Researchers looked at participants who tested positive for the coronavirus during the trial, comparing serum levels of specific types of antibodies, based on vaccination status, as well as viral load.
In particular, the study looks at the antibody response to the virus’ nucleocapsid protein core, using the anti-nucleocapsid antibodies levels (anti-N Abs) as a marker for comprehensive immune system response to the virus, as opposed to the narrower response to the spike protein. Variants of SARS-CoV-2 with mutated spike proteins have been a subject of concern for the reliance of vaccinated immunity on antibodies targeting the s-proteins of the original variant.
As expected, serum levels of the anti-nucleocapsid antibodies varied based on measured viral load in both the placebo and vaccine cohorts, with participants who had higher viral loads found to have higher levels of neutralizing anti-nucleocapsid antibodies.
Researchers also found a pronounced difference, however, in the levels of anti-nucleocapsid antibodies between vaccinated participants and members of the placebo cohort, even when the study controlled for viral load.
Trial participants who were given the placebo, rather than the vaccine, and became infected during the trial were found to have significantly higher levels of the neutralizing anti-nucleocapsid antibodies than vaccinated participants who had comparable viral loads.
Approximately 60% of participants from the placebo cohort who experienced very mild infection, with low viral loads, were found to have anti-nucleocapsid antibodies, compared to roughly 10% of vaccinated subjects.

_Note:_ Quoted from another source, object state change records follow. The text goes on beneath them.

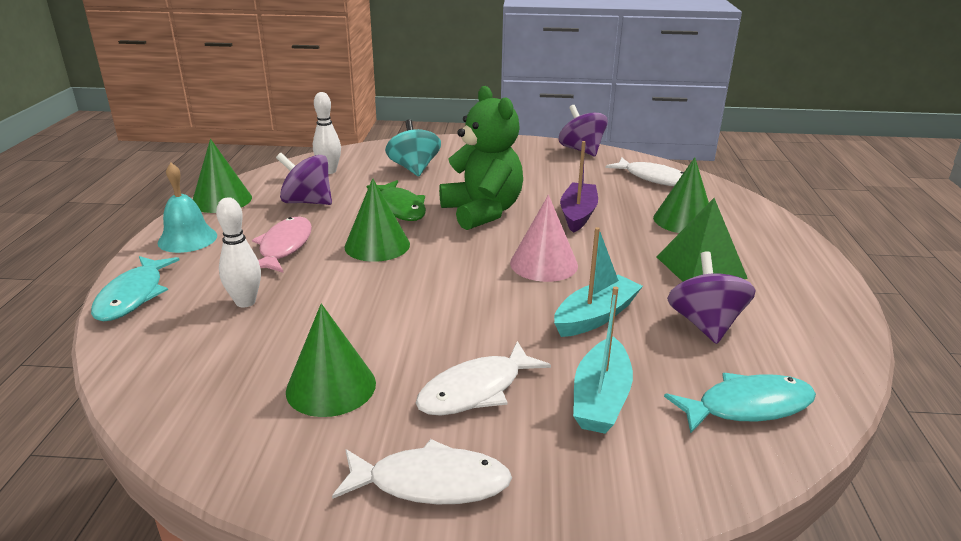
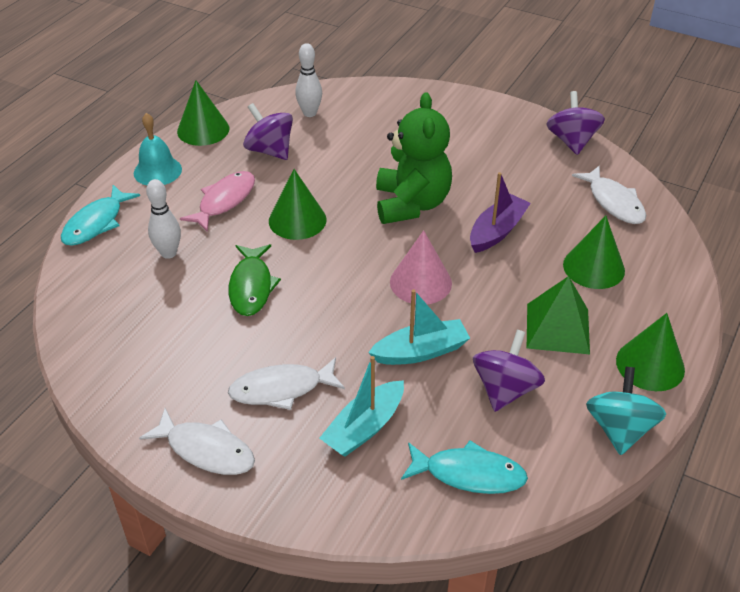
camera: 25 degrees right, 15 degrees up
(331, 386) = (187, 352): green cone -> green cone (650, 365)
(400, 208) = (344, 179): green fish -> green fish (251, 286)
(414, 169) = (387, 128): turquoise spinning top -> turquoise spinning top (619, 429)

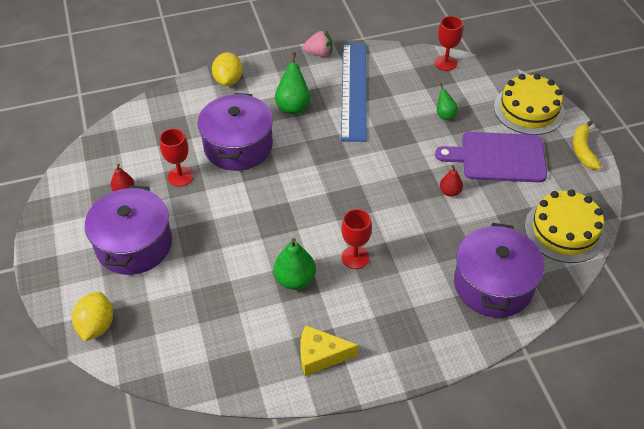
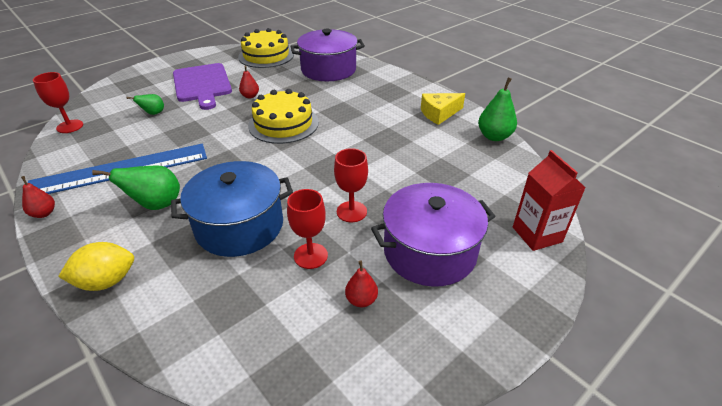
camera: 115 degrees left, 10 degrees down
(96, 326) = (537, 234): yellow lemon -> red carton
(238, 146) = (239, 226): purple pot -> blue pot
(295, 280) = (387, 140): green pear -> green pear (494, 136)
(319, 53) = (44, 213): pink strawberry -> red pear
(321, 355) = (439, 113): yellow cheese -> yellow cheese turned 90 degrees clockwise
(355, 257) = (344, 120): red goblet -> red goblet (351, 211)
(529, 110) = (139, 81): yellow cake -> yellow cake (283, 124)
(583, 150) = (183, 58): yellow banana -> none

Among those with higher viral loads – qualifying as mild cases, rather than very mild – 71% of the unvaccinated developed anti-nucleocapsid antibodies, compared to just 15% of those in the vaccine group.
Of all unvaccinated subjects who had been diagnosed with the virus during the trial, nearly all (93%) had measurable levels of anti-nucleocapsid antibodies, compared to less than half (40%) of those in the vaccine cohort.
“While an increase in seroreversion cannot be ruled out, given the short time frame the more likely explanation is a vaccine-induced reduction in seroconversion,” researchers wrote, suggesting that trial participants given the vaccine had reduced levels of the anti-nucleocapsid antibodies as a direct result of the vaccine’s narrow focus on the spike protein.
The researchers also hinted that the diminished anti-nucleocapsid antibody response among the vaccinated could lead to undercounting of breakthrough cases, when measured by antibody sampling.
“Even with frequent serosampling, serosurveys that rely on antibodies to the N protein may underestimate within-community transmission dynamics.”